Authors: Christopher Paolini
Cuando ya se habían internado un buen trecho por el túnel, Eragon se detuvo para mirar hacia la entrada, que ya no era visible en esa oscuridad. Era una negrura casi palpable, como si un pesado manto hubiera cubierto el mundo. La opresión de esa negrura sumada a las apretadas paredes y el techo bajo lo hacían sentir preso.
Normalmente no le molestaba encontrarse en espacios cerrados, pero ese túnel le hacía recordar el laberinto de toscos pasajes del interior de Helgrind, donde él y Roran habían luchado contra los Ra’zac. Y ese no era un recuerdo agradable.
Eragon inhaló profundamente y soltó todo el aire.
Justo cuando se disponía a continuar avanzando vio dos grandes ojos brillar en la oscuridad, como un par de lunas de color cobrizo.
Llevó la mano hasta la empuñadura de
Brisingr
y ya la había sacado unos centímetros de su funda cuando Solembum apareció entre las tinieblas con paso silencioso. El hombre gato se detuvo antes de entrar en el círculo de luz que rodeaba a Eragon y a los demás. Movió las orejas y abrió la boca con una expresión que parecía divertida.
Eragon se relajó y saludó al hombre gato con un gesto de cabeza.
«Debería haberlo adivinado. —Allí dónde iba Angela, Solembum la seguía. Volvió a preguntarse acerca del pasado de la herbolaria—. ¿Cómo se ganará su lealtad?» El grupo se iba alejando, y las sombras volvieron a ocultar a Solembum y Eragon dejó de verlo.
Confortado al saber que el hombre gato iba detrás de él, se apresuró para alcanzar a los demás.
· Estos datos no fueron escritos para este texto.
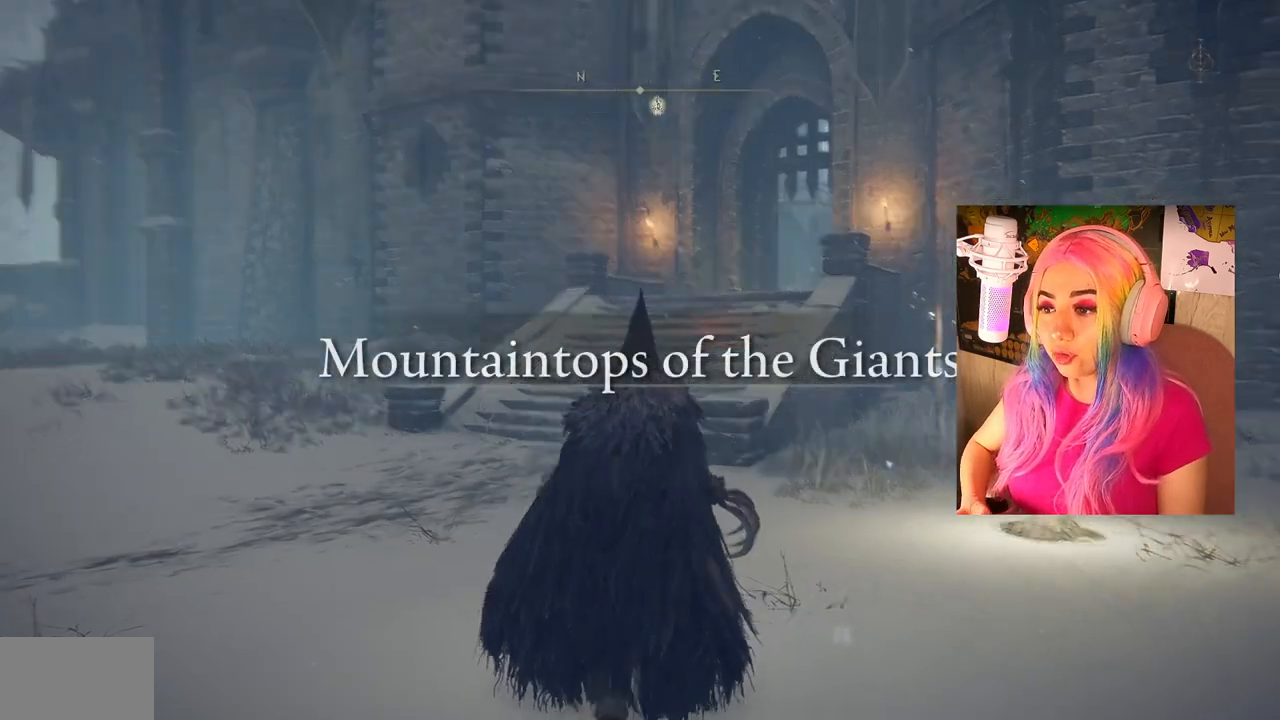
{"buttons": [], "left_stick": "center", "right_stick": "center", "events": [[100, "right_stick", "center"], [133, "left_stick", "center"], [350, "START", "down"], [467, "START", "up"]]}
Antes de abandonar el campamento, Nasuada los había informado acerca del número exacto de soldados que había en la ciudad, así como de dónde se encontraban apostados y cuáles eran sus deberes y sus costumbres. También les había dado detalles sobre los aposentos de Murtagh, sobre qué comía y sobre de qué humor se había sentido la noche anterior. Su información había sido increíblemente detallada. Cuando le preguntaron, Nasuada sonrió y explicó que, desde que los vardenos habían llegado a Dras-Leona, los hombres gato espiaban para ellos en la ciudad. Les dijo que cuando consiguieran salir al interior de la ciudad, los hombres gato los acompañarían hasta las puertas del sur, pero que no revelarían su presencia al Imperio si era posible, porque, si no, ya no podrían continuar ofreciendo a Nasuada esa información de forma tan eficiente. Después de todo, ¿quién podría sospechar que ese gato tan grande era, en verdad, un espía enemigo?
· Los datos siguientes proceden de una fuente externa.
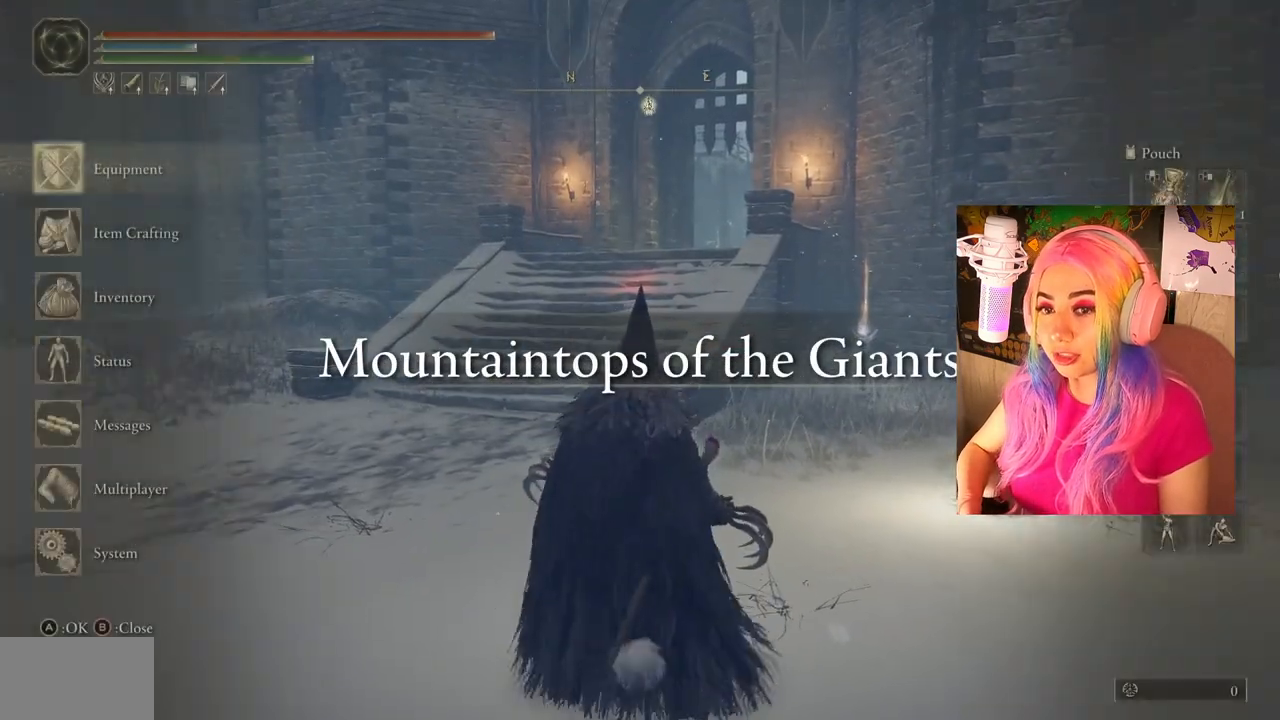
{"buttons": ["CROSS"], "left_stick": "center", "right_stick": "center", "events": [[267, "DPAD_DOWN", "down"], [383, "DPAD_DOWN", "up"], [417, "CROSS", "down"]]}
Entonces, mientras recordaba lo que Nasuada les había contado, Eragon recordó que una de las mayores debilidades de Murtagh era que todavía necesitaba dormir. «Si no lo capturamos o lo matamos hoy, la próxima vez que nos encontremos quizá nos resulte de ayuda despertarlo en mitad de la noche, y durante más de una noche si es posible. Si conseguimos que pase tres o cuatro días sin dormir bien, no estará en forma para luchar.»
Continuaron avanzando por el túnel, que corría recto como una flecha sin desviarse ni girar en ningún momento. A Eragon le parecía que el suelo tenía una suave pendiente —lo cual tendría sentido, si había sido diseñado para evacuar los residuos de la ciudad—, pero no estaba del todo seguro.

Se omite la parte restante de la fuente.